Frequently asked questions
- How much smaller will my PDF get?
- It depends on what the file contains and the mode you pick. Scanned and image-heavy PDFs shrink the most — often by half or far more on High or Maximum — while files that are already lean may only drop a little. The tool shows an estimate for each mode and the exact reduction once compression finishes.
- Does compressing reduce the quality of my PDF?
- Yes, to a degree, and that is the tradeoff you control with the mode. The tool re-renders each page and re-encodes it, so Low keeps quality close to the original while Maximum sacrifices visual detail for the smallest file. The before-and-after comparison lets you confirm the result still looks acceptable before you download it.
- Will the text in my PDF still be selectable after compression?
- No. To achieve large reductions the compressor renders each page to an image and rebuilds the PDF from those images, so text and vector graphics become part of a picture rather than selectable, searchable text. If keeping selectable text matters, use the lowest mode you can or keep your original; this tool is best for scanned or image-heavy documents.
- What is the difference between Low, Recommended, High, and Maximum?
- They are increasing levels of compression. Low trims modestly and stays closest to the original, Recommended is the everyday balance most files want, High pushes harder to clear a strict size limit, and Maximum produces the smallest file the tool can make while sacrificing the most visual fidelity.
- What if my file cannot be made smaller?

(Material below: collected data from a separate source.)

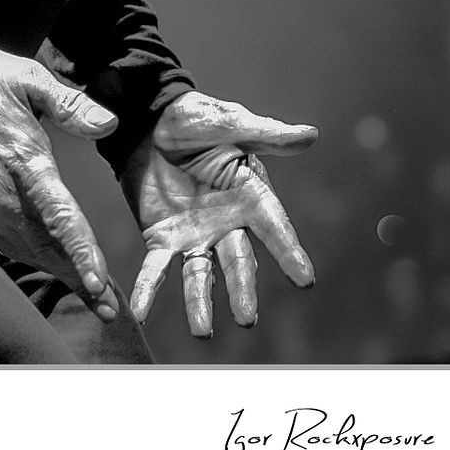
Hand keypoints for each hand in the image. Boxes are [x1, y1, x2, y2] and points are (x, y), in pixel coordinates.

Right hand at [0, 45, 120, 321]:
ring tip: (91, 297)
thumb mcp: (29, 79)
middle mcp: (1, 194)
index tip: (100, 284)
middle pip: (46, 247)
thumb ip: (70, 104)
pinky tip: (51, 267)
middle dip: (79, 279)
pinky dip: (31, 260)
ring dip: (58, 274)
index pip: (58, 216)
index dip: (80, 252)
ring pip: (26, 251)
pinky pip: (4, 244)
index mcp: (23, 161)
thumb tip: (109, 125)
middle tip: (110, 309)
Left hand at [123, 91, 317, 337]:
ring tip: (201, 332)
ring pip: (201, 274)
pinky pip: (157, 267)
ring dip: (201, 303)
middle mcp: (227, 223)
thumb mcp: (229, 122)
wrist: (148, 119)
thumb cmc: (195, 117)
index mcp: (250, 194)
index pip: (275, 227)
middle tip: (246, 318)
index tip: (305, 279)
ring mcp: (195, 235)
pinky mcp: (162, 238)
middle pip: (239, 260)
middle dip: (243, 288)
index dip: (289, 251)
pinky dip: (149, 289)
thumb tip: (310, 135)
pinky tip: (139, 312)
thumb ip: (266, 133)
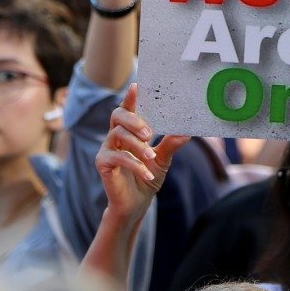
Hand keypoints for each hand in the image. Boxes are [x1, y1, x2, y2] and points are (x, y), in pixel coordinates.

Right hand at [96, 84, 189, 224]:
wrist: (136, 204)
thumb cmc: (148, 177)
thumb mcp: (163, 159)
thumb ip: (171, 144)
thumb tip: (187, 132)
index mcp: (130, 130)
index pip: (128, 108)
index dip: (131, 97)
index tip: (137, 86)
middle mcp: (116, 136)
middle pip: (118, 115)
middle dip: (134, 120)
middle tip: (150, 132)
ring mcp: (107, 148)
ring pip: (117, 134)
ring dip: (137, 145)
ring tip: (151, 156)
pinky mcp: (102, 163)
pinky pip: (116, 157)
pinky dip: (134, 164)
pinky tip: (147, 174)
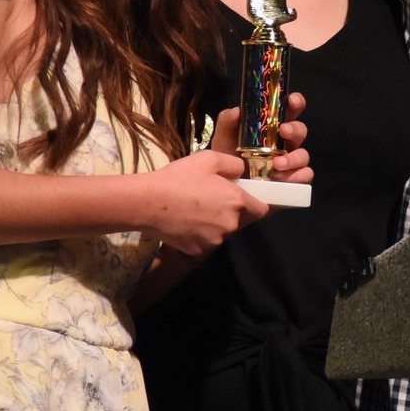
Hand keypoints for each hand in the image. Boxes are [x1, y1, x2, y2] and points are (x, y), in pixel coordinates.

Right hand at [138, 149, 267, 256]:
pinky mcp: (199, 252)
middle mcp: (231, 224)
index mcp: (237, 201)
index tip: (243, 197)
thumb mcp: (209, 158)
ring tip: (192, 210)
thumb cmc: (179, 178)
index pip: (262, 209)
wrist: (148, 202)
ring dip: (214, 223)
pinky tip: (184, 222)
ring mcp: (215, 240)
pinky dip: (199, 234)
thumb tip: (243, 173)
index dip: (254, 203)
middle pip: (239, 220)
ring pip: (222, 232)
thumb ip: (234, 164)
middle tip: (208, 198)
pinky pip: (205, 242)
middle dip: (229, 211)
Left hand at [210, 95, 313, 181]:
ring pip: (304, 155)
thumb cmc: (228, 157)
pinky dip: (295, 176)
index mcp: (273, 127)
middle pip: (300, 130)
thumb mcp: (223, 137)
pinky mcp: (292, 180)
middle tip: (284, 130)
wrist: (227, 186)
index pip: (289, 110)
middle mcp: (285, 142)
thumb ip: (227, 121)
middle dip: (295, 129)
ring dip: (293, 158)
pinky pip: (304, 175)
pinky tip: (279, 178)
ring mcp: (291, 162)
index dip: (295, 102)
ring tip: (276, 164)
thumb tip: (237, 111)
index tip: (291, 100)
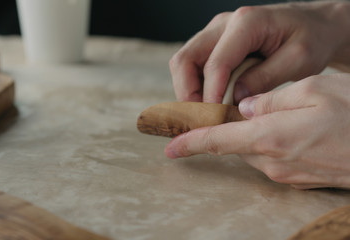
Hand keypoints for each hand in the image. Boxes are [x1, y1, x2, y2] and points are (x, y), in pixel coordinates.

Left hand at [165, 74, 349, 188]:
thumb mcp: (313, 89)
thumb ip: (270, 99)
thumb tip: (244, 108)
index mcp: (269, 137)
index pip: (215, 141)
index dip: (188, 142)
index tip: (167, 147)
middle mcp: (272, 161)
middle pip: (235, 143)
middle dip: (227, 128)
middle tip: (227, 108)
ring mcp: (286, 173)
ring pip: (254, 148)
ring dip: (253, 133)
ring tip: (274, 114)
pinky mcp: (298, 179)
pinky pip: (273, 157)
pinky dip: (270, 141)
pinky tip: (293, 129)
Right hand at [169, 1, 349, 103]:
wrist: (316, 24)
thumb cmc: (312, 38)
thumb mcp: (299, 60)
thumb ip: (266, 78)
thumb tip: (235, 99)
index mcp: (246, 23)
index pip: (215, 63)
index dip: (210, 95)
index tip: (213, 120)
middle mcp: (224, 24)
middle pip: (185, 59)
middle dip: (187, 93)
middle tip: (201, 119)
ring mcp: (216, 32)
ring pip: (184, 62)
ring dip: (189, 91)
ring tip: (204, 114)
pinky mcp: (215, 43)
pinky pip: (193, 65)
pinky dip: (195, 86)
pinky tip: (209, 104)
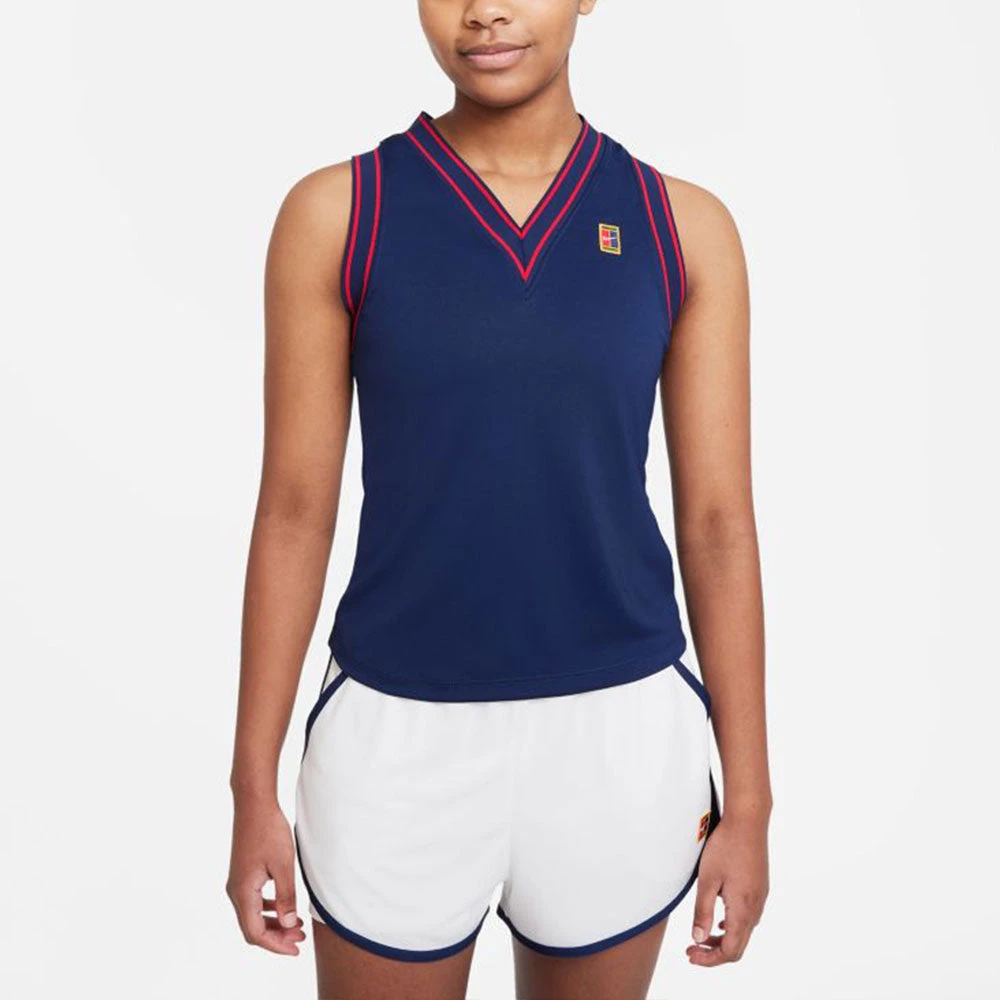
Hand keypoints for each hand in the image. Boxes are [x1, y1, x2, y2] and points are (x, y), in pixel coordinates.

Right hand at [226, 796, 306, 955]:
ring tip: (297, 925)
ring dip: (273, 923)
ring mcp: (237, 882)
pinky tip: (283, 906)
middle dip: (277, 936)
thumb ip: (286, 896)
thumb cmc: (269, 831)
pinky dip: (268, 909)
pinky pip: (252, 901)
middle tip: (301, 937)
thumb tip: (289, 924)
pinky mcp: (242, 874)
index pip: (256, 933)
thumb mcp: (284, 864)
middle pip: (252, 928)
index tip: (297, 948)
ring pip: (252, 915)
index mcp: (243, 892)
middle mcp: (235, 891)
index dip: (276, 945)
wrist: (254, 805)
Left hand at [687, 811, 768, 965]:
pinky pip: (748, 917)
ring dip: (723, 939)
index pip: (730, 951)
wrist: (748, 822)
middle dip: (714, 953)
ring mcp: (760, 898)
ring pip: (743, 932)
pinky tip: (719, 919)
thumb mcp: (707, 880)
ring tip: (701, 936)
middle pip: (738, 946)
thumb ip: (702, 911)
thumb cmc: (726, 847)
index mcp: (743, 909)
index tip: (691, 954)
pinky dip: (732, 925)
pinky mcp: (759, 888)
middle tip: (691, 950)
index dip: (710, 959)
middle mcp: (755, 908)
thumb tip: (698, 938)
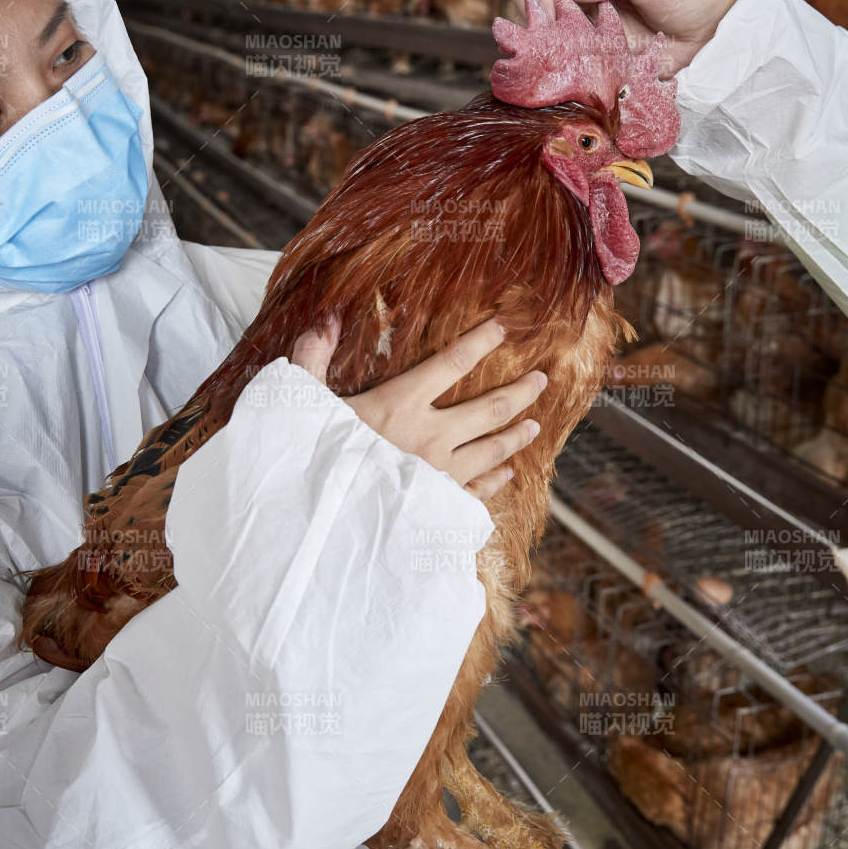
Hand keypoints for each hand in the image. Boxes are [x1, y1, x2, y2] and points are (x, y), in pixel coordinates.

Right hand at [290, 314, 544, 500]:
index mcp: (399, 405)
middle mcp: (429, 437)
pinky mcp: (438, 507)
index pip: (451, 363)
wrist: (323, 529)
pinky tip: (507, 473)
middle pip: (489, 408)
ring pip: (491, 450)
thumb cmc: (314, 462)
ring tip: (535, 426)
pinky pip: (477, 491)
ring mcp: (438, 475)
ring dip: (516, 436)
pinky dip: (496, 480)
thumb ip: (312, 358)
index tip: (503, 328)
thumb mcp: (304, 404)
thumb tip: (326, 319)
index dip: (481, 342)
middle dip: (520, 391)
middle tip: (542, 379)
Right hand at [510, 0, 741, 73]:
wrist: (711, 34)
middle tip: (555, 33)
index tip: (553, 12)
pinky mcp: (586, 40)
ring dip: (541, 35)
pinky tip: (566, 60)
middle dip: (536, 11)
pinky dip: (553, 54)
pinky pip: (555, 46)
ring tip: (560, 47)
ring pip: (535, 19)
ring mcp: (582, 9)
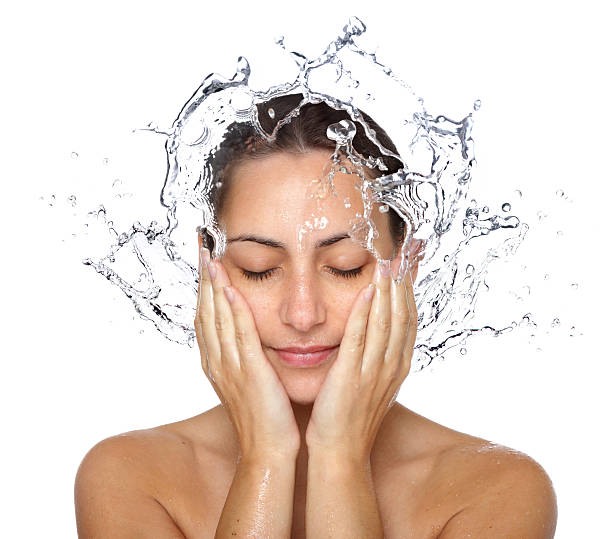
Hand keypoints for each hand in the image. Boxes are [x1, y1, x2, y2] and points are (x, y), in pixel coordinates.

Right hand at [194, 235, 300, 459]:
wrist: (268, 450)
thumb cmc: (263, 416)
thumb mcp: (248, 381)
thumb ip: (244, 356)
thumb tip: (248, 336)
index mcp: (217, 363)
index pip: (205, 317)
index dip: (203, 288)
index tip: (205, 261)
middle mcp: (217, 361)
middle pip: (205, 311)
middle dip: (203, 278)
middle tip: (201, 247)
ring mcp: (230, 365)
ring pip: (217, 317)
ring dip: (213, 285)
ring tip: (210, 256)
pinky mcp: (249, 370)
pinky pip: (238, 333)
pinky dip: (231, 308)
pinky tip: (228, 287)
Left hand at [305, 258, 416, 461]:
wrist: (340, 451)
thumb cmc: (352, 416)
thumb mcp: (374, 382)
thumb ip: (378, 356)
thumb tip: (378, 331)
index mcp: (397, 365)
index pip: (408, 319)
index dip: (408, 290)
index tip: (406, 264)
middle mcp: (391, 365)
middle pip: (402, 315)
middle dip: (402, 282)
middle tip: (402, 252)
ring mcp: (374, 371)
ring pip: (386, 322)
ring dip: (387, 290)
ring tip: (386, 262)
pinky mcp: (351, 376)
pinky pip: (360, 339)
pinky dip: (365, 313)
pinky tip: (366, 290)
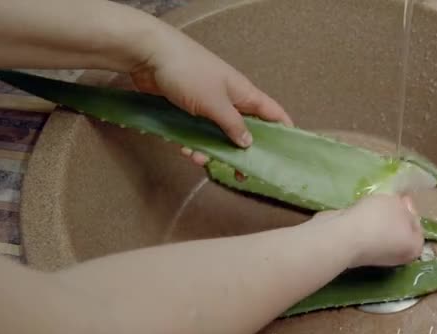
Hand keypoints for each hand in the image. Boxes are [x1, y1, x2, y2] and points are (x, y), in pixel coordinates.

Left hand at [129, 23, 292, 164]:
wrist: (149, 56)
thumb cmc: (189, 74)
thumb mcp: (215, 103)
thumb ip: (234, 125)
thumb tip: (249, 143)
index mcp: (244, 94)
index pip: (272, 113)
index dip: (283, 129)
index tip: (287, 152)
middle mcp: (230, 100)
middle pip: (245, 131)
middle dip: (241, 152)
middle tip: (240, 174)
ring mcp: (209, 105)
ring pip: (218, 136)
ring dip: (210, 150)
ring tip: (198, 159)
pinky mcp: (189, 110)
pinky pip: (197, 133)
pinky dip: (192, 143)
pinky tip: (183, 148)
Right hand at [316, 194, 423, 267]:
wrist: (343, 236)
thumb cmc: (377, 220)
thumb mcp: (397, 204)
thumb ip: (404, 205)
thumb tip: (403, 207)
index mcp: (414, 247)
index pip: (417, 227)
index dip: (410, 209)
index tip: (400, 197)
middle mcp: (398, 256)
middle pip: (399, 231)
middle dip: (393, 216)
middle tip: (386, 200)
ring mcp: (376, 256)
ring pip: (381, 233)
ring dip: (377, 220)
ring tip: (370, 205)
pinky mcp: (358, 251)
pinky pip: (366, 234)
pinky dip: (364, 224)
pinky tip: (358, 213)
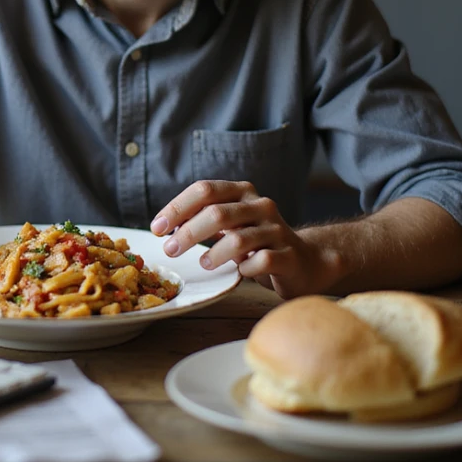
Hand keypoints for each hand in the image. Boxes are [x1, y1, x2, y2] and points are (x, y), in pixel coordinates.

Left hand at [150, 179, 336, 299]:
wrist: (304, 260)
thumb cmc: (256, 242)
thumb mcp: (230, 224)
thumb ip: (203, 218)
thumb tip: (166, 224)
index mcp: (242, 192)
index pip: (205, 190)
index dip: (177, 207)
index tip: (157, 228)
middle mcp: (261, 205)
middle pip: (217, 213)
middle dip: (188, 232)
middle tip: (169, 250)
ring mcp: (277, 230)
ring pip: (239, 238)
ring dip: (214, 253)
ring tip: (203, 263)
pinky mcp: (288, 255)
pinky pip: (261, 261)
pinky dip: (245, 268)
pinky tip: (240, 272)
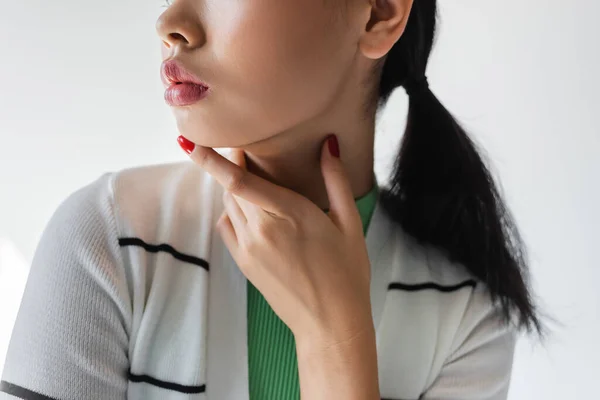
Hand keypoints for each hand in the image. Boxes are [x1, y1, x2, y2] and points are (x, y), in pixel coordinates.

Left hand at [178, 134, 374, 343]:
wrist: (330, 323)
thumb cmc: (347, 273)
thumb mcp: (349, 223)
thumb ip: (336, 180)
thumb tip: (329, 144)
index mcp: (289, 215)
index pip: (239, 180)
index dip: (212, 158)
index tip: (190, 140)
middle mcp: (262, 230)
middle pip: (231, 187)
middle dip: (232, 164)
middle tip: (246, 148)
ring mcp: (248, 249)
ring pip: (228, 205)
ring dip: (233, 187)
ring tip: (252, 177)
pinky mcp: (243, 263)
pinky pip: (226, 226)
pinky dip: (232, 211)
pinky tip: (250, 208)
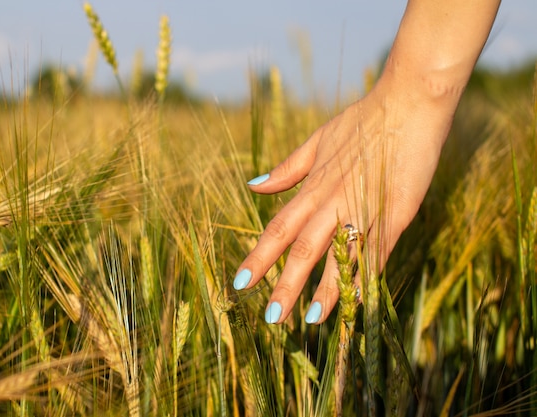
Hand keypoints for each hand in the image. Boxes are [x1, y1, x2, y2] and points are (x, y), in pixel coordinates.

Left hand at [233, 74, 456, 323]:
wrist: (408, 103)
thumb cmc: (363, 120)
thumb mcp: (317, 140)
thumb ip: (287, 169)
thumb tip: (254, 185)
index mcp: (314, 187)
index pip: (279, 228)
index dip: (259, 257)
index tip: (241, 282)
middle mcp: (333, 202)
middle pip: (303, 249)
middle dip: (285, 284)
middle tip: (271, 318)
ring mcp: (364, 208)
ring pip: (339, 256)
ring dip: (326, 290)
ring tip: (310, 319)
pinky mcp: (396, 213)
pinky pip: (377, 251)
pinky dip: (367, 276)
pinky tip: (359, 300)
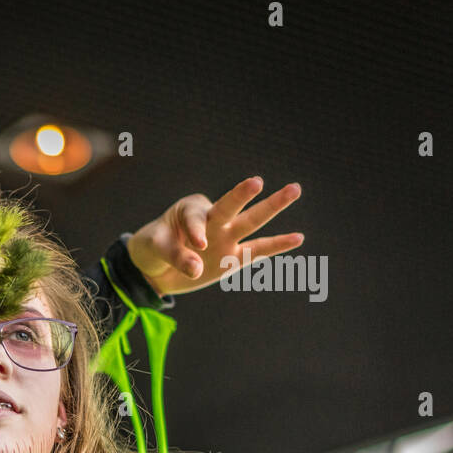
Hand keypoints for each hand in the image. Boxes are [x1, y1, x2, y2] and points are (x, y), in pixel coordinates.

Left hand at [127, 177, 303, 297]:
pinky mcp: (233, 256)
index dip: (197, 231)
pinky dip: (276, 245)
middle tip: (257, 182)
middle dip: (242, 194)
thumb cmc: (154, 246)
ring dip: (272, 206)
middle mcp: (213, 218)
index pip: (197, 219)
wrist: (156, 265)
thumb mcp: (156, 249)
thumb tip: (197, 270)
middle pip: (230, 206)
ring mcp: (225, 236)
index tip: (198, 244)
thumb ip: (177, 257)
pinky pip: (257, 250)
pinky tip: (298, 238)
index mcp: (190, 209)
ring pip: (250, 221)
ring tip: (294, 189)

- Some PDFs are already optimized, and re-rendering them would not save space. When the selected mode cannot meaningfully reduce the size, the tool tells you the file is already optimized and keeps your original rather than returning a larger, needlessly re-encoded copy.
- Are my files uploaded to a server when I compress them?
- No. The Compress PDF tool reads your file into memory on your own device and compresses it locally using bundled JavaScript libraries. Your document is never transmitted to a server, so even large, confidential files stay private.